▸ BRIEF 1
Reproduce the passage of the CVE-2023-42498 write-up starting at "The vulnerability allows" and ending at "Page Generation (NVD).".
▸ BRIEF 2
Continue the CVE-2023-42498 write-up from its final sentence.

▸ SELECTED EXCERPT
-=-=-=-=-

CVE-2023-42498: 
Java vulnerability analysis and mitigation

A reflected cross-site scripting (XSS) vulnerability was discovered in the Language Override edit screen affecting Liferay Portal versions 7.4.3.8 through 7.4.3.97, and Liferay DXP 2023.Q3 before patch 5, and 7.4 update 4 through 92. The vulnerability was reported by Amin ACHOUR and publicly disclosed on February 21, 2024 (Liferay Advisory).

The vulnerability allows remote attackers to inject arbitrary web script or HTML through the _com_liferay_portal_language_override_web_internal_portlet_PLOPortlet_key parameter. The severity of this vulnerability has been assessed with two different CVSS v3.1 scores: NIST rates it as MEDIUM (6.1) with vector AV:N/AC:L/PR:N/UI:R/S:C/C:L/I:L/A:N, while Liferay Inc. rates it as CRITICAL (9.6) with vector AV:N/AC:L/PR:N/UI:R/S:C/C:H/I:H/A:H. The vulnerability is classified as CWE-79: Improper Neutralization of Input During Web Page Generation (NVD).

-=-=-=-=-

(Chart comprehension data)
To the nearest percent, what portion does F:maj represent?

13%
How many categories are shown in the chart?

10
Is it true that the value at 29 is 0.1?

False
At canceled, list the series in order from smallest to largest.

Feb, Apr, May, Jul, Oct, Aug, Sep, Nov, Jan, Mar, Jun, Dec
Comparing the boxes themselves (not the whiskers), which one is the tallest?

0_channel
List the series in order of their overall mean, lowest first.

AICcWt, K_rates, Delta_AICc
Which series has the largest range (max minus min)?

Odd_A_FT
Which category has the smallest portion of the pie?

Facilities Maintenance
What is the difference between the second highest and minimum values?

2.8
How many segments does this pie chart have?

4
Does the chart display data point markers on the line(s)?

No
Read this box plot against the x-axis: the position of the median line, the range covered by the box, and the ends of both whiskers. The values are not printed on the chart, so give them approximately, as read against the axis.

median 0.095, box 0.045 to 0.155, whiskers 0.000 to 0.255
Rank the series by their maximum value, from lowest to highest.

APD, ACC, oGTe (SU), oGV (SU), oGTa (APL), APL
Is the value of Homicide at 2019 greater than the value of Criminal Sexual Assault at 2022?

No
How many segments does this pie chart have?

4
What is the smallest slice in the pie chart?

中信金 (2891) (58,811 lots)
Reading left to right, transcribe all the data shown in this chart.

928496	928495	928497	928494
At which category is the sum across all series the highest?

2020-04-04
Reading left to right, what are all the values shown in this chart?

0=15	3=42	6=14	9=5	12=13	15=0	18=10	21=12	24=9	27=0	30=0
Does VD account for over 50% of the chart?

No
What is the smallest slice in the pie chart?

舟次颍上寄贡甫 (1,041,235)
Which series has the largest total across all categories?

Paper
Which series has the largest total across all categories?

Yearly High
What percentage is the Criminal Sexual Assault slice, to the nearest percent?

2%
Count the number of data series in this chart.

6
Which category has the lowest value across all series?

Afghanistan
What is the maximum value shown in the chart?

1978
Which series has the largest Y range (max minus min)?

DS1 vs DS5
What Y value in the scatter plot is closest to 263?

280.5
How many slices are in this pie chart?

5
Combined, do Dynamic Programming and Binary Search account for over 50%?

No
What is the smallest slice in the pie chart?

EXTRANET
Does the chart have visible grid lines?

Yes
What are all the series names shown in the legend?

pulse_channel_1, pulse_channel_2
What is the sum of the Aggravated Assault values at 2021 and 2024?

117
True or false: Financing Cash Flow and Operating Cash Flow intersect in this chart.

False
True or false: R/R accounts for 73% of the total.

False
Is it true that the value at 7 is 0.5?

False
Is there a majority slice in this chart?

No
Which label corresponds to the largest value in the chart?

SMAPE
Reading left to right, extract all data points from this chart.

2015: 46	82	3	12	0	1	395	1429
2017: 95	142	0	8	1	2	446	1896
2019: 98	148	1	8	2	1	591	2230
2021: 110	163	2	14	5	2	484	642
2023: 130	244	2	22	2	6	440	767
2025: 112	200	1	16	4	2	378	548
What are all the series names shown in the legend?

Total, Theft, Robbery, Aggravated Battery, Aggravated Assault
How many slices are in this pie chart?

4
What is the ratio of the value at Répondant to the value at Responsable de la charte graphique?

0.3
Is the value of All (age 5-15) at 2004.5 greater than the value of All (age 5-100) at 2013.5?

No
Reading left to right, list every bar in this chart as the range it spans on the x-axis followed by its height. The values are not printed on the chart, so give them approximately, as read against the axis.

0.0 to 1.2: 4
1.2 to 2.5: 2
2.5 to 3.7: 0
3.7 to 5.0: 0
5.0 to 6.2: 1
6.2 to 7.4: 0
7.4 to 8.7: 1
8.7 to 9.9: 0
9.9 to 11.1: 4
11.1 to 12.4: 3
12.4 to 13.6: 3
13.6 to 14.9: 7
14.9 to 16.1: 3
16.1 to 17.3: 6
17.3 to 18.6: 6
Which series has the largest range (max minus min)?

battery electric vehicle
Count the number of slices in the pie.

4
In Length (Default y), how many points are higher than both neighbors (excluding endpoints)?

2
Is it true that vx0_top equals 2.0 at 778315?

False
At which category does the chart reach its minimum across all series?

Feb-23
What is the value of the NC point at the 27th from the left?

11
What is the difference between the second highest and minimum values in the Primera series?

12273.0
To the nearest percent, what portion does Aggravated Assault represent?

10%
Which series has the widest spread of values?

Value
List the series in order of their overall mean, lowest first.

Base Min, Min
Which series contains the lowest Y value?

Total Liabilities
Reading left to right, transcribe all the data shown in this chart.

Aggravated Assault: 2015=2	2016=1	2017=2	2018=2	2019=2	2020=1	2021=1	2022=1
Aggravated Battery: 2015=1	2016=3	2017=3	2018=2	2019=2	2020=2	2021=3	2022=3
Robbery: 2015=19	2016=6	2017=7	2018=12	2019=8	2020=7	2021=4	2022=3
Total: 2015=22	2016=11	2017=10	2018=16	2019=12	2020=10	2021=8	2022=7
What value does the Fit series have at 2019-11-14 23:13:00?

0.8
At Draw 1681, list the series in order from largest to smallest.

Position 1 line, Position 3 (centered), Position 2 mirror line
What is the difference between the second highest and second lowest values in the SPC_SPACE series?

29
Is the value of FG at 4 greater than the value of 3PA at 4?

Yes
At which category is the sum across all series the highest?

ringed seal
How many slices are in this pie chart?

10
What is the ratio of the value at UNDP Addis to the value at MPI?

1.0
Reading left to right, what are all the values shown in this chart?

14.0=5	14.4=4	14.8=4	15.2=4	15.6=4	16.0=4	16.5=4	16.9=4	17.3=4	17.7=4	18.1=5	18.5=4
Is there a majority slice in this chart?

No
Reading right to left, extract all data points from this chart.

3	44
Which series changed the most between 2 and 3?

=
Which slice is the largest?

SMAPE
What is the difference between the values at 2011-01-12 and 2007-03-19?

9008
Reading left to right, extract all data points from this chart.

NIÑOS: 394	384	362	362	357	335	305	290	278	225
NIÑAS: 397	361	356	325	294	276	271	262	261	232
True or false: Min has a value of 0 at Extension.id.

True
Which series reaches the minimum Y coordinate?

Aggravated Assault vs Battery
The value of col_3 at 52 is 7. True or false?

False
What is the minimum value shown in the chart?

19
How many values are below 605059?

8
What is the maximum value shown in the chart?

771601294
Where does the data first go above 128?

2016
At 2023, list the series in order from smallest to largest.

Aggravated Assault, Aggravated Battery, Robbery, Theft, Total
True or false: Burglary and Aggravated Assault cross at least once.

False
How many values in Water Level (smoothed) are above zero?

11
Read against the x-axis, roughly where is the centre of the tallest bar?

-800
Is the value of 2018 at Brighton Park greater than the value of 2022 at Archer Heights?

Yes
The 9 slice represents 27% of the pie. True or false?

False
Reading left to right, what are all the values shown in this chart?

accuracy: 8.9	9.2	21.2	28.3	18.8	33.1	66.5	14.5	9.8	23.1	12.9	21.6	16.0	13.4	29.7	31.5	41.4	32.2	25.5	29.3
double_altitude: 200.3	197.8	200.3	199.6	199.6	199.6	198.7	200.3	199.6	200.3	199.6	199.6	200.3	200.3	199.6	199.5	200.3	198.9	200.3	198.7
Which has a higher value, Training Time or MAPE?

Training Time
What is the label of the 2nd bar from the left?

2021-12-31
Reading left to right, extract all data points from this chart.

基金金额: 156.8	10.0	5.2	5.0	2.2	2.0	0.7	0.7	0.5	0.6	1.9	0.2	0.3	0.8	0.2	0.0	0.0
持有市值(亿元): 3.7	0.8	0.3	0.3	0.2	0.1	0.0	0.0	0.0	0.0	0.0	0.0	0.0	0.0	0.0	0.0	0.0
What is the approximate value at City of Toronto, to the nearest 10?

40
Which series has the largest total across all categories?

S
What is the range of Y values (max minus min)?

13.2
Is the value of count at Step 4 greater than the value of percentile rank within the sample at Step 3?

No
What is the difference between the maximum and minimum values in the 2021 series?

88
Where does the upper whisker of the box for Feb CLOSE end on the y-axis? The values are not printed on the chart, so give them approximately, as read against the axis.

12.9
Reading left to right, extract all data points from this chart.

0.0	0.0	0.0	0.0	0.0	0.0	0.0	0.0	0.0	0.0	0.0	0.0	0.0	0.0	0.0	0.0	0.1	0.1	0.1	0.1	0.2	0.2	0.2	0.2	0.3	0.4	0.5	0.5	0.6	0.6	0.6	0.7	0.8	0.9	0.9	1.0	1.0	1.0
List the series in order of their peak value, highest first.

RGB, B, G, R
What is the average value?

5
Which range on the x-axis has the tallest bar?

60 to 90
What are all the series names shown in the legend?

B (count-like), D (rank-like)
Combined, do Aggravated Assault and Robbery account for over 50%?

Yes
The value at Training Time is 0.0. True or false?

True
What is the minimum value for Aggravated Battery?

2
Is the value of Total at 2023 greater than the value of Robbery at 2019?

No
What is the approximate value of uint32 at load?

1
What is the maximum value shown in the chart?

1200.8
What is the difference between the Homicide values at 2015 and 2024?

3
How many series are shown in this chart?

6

-=-=-=-=-

▸ RESPONSE AREA 1
The vulnerability allows remote attackers to inject arbitrary web script or HTML through the _com_liferay_portal_language_override_web_internal_portlet_PLOPortlet_key parameter. The severity of this vulnerability has been assessed with two different CVSS v3.1 scores: NIST rates it as MEDIUM (6.1) with vector AV:N/AC:L/PR:N/UI:R/S:C/C:L/I:L/A:N, while Liferay Inc. rates it as CRITICAL (9.6) with vector AV:N/AC:L/PR:N/UI:R/S:C/C:H/I:H/A:H. The vulnerability is classified as CWE-79: Improper Neutralization of Input During Web Page Generation (NVD).

▸ RESPONSE AREA 2
The vulnerability could allow attackers to execute arbitrary web scripts or HTML in the context of the user's browser session, potentially leading to theft of sensitive information, session hijacking, or other malicious actions depending on the context and privileges of the affected user (NVD).

The vulnerability has been fixed in Liferay Portal version 7.4.3.98 and Liferay DXP 2023.Q3.5. Users are advised to upgrade to these or later versions to mitigate the vulnerability (Liferay Advisory).